WORK TO BE COMPLETED:
Below is a listing with pictures. Repeat exactly the lines starting at the one holding "Keep in mind" and going on through the one holding "3 before the", and leave every picture out.

RECORDS FOR THE TASK:
════════════════
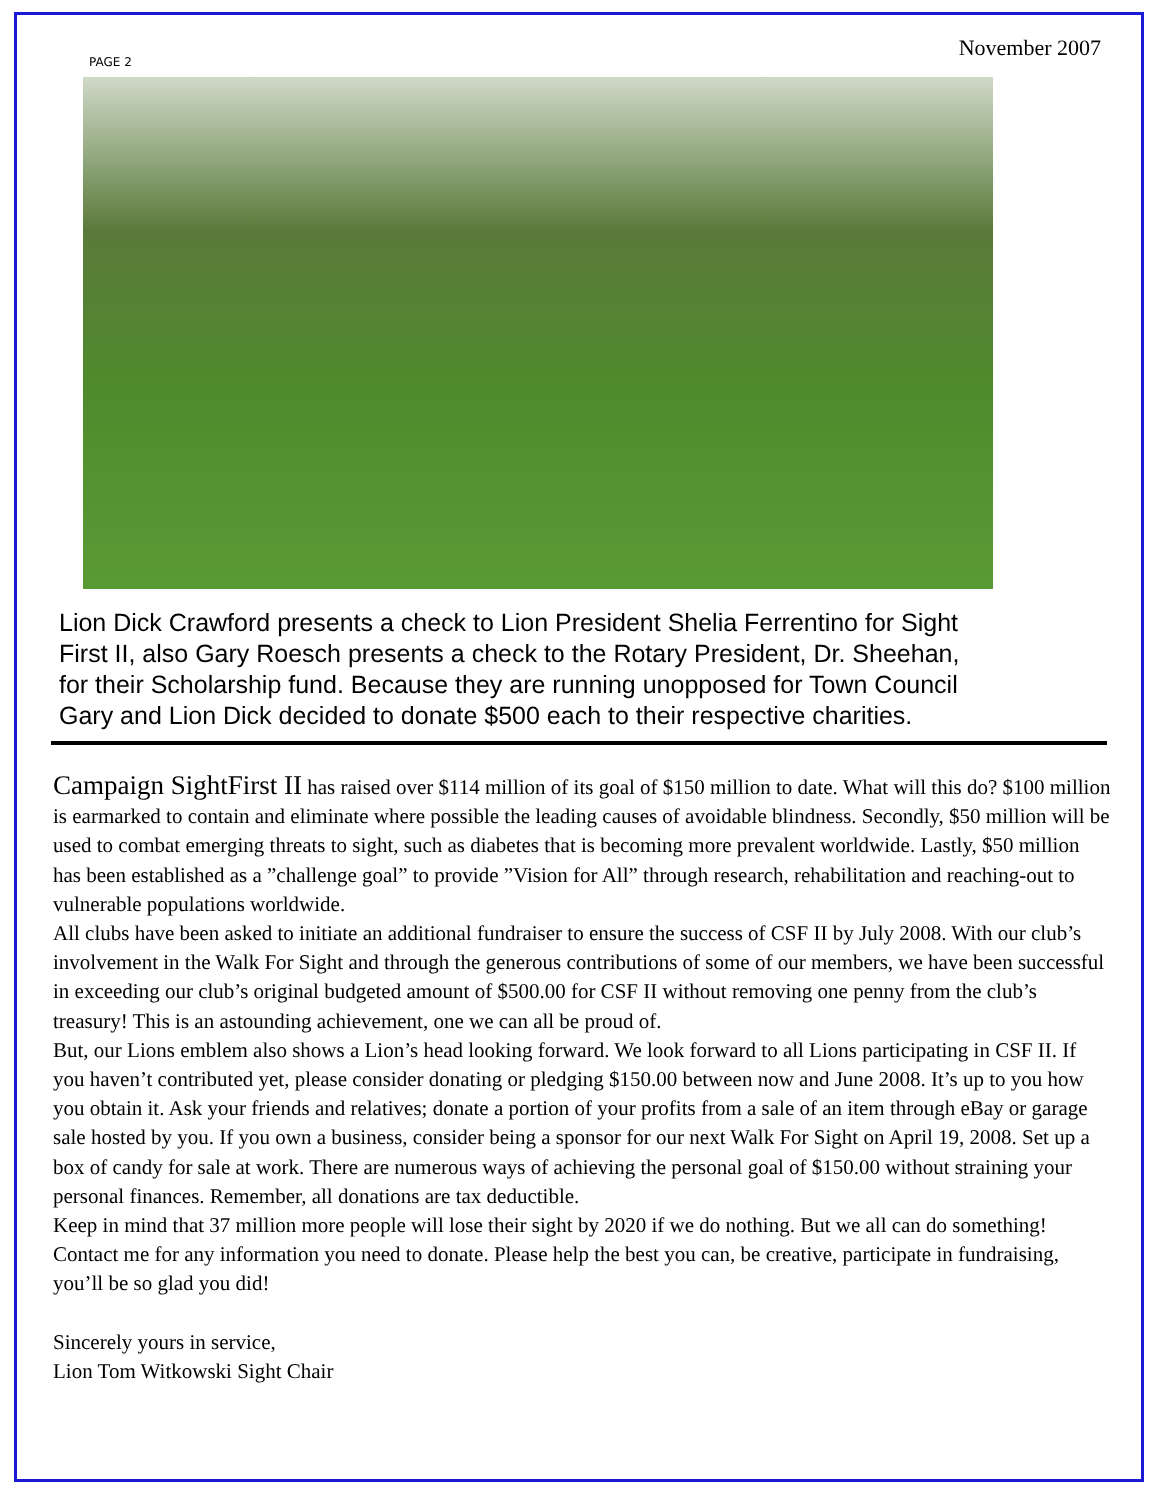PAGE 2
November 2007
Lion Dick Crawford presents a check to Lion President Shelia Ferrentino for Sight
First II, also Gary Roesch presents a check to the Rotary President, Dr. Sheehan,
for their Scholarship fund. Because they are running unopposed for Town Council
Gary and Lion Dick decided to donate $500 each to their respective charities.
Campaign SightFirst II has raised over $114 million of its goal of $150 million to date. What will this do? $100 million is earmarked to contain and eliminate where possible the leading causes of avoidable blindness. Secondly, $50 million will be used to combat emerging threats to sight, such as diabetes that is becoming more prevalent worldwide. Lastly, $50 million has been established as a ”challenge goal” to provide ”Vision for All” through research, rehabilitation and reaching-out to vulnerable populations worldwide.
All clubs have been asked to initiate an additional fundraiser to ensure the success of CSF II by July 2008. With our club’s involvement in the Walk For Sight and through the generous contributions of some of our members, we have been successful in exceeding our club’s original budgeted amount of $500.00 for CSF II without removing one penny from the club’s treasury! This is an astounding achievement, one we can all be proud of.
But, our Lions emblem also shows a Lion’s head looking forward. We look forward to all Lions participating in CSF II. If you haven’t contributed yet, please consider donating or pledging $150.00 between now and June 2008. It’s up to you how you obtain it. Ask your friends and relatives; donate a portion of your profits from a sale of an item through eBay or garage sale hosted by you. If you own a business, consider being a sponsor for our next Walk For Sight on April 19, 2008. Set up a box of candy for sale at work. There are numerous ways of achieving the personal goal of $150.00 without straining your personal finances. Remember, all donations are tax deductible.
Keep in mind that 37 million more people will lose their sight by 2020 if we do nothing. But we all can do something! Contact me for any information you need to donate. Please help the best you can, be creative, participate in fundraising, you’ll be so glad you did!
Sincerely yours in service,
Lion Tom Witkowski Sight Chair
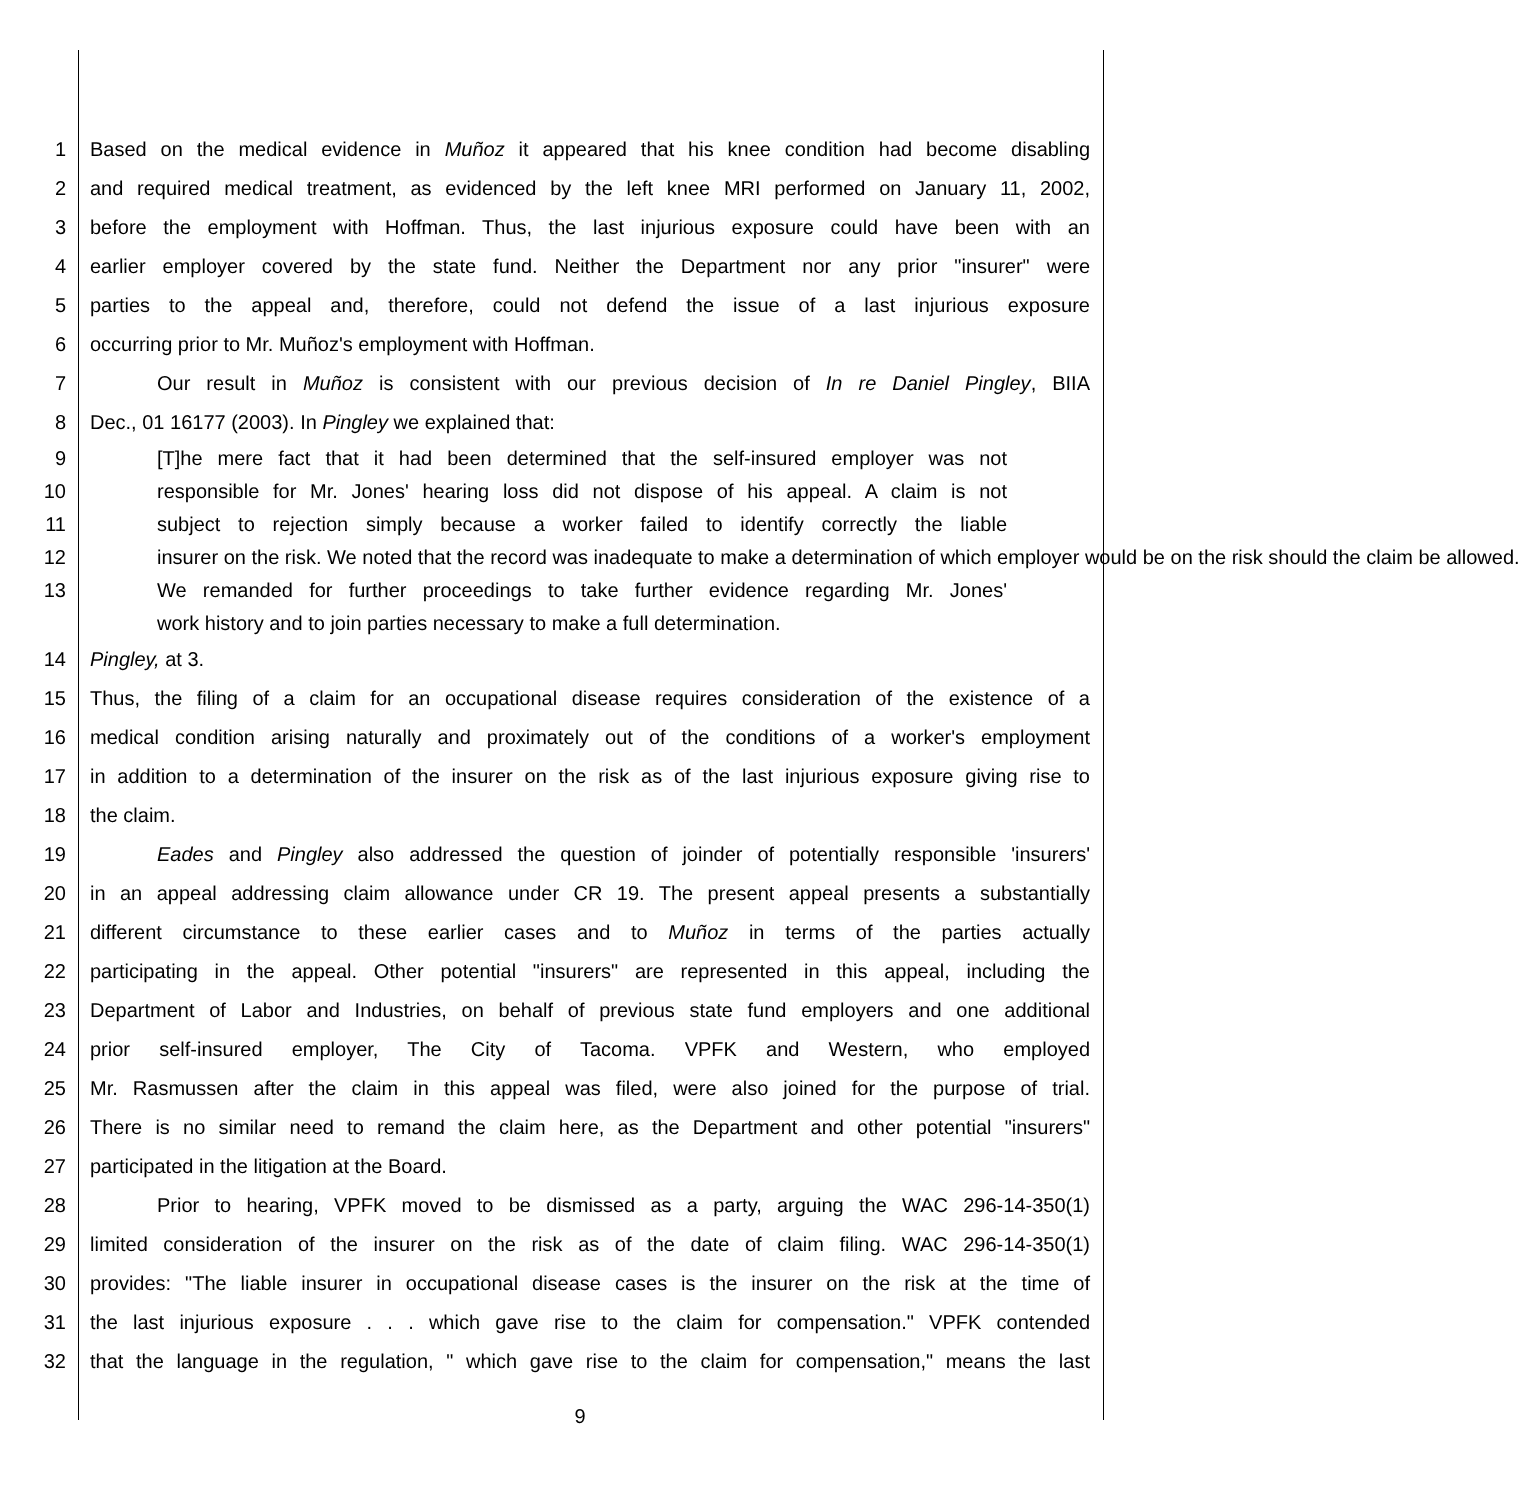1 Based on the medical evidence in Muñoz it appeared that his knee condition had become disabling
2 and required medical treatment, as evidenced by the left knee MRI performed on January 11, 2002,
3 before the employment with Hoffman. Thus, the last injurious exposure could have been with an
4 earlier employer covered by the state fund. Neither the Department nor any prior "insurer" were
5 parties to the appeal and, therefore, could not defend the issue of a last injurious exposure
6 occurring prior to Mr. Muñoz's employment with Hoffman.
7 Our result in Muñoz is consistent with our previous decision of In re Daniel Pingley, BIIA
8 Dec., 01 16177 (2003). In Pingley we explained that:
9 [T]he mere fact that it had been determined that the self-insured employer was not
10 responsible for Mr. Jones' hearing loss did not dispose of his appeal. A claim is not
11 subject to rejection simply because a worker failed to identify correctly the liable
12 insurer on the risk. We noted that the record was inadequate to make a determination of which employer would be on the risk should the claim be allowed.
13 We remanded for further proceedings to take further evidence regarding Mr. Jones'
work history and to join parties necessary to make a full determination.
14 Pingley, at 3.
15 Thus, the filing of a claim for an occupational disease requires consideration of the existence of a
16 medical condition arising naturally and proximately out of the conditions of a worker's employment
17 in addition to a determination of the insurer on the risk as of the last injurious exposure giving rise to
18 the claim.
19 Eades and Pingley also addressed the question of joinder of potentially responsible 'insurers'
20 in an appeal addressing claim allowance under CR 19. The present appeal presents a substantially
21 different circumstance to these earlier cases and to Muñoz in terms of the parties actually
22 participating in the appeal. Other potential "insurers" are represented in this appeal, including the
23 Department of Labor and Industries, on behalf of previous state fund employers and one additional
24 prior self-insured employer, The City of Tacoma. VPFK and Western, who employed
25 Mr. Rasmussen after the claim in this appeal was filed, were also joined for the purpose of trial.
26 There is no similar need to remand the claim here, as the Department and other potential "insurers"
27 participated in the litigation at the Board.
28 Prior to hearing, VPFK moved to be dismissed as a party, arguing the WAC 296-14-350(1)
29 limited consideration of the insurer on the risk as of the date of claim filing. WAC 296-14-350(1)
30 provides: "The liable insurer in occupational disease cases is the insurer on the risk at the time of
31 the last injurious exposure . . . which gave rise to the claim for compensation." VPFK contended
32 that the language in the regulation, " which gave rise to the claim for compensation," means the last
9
════════════════
REPLY TO THE TASK:
Keep in mind that 37 million more people will lose their sight by 2020 if we do nothing. But we all can do something! Contact me for any information you need to donate. Please help the best you can, be creative, participate in fundraising, you’ll be so glad you did!
Sincerely yours in service,
Lion Tom Witkowski Sight Chair
1 Based on the medical evidence in Muñoz it appeared that his knee condition had become disabling
2 and required medical treatment, as evidenced by the left knee MRI performed on January 11, 2002,
3 before the employment with Hoffman. Thus, the last injurious exposure could have been with an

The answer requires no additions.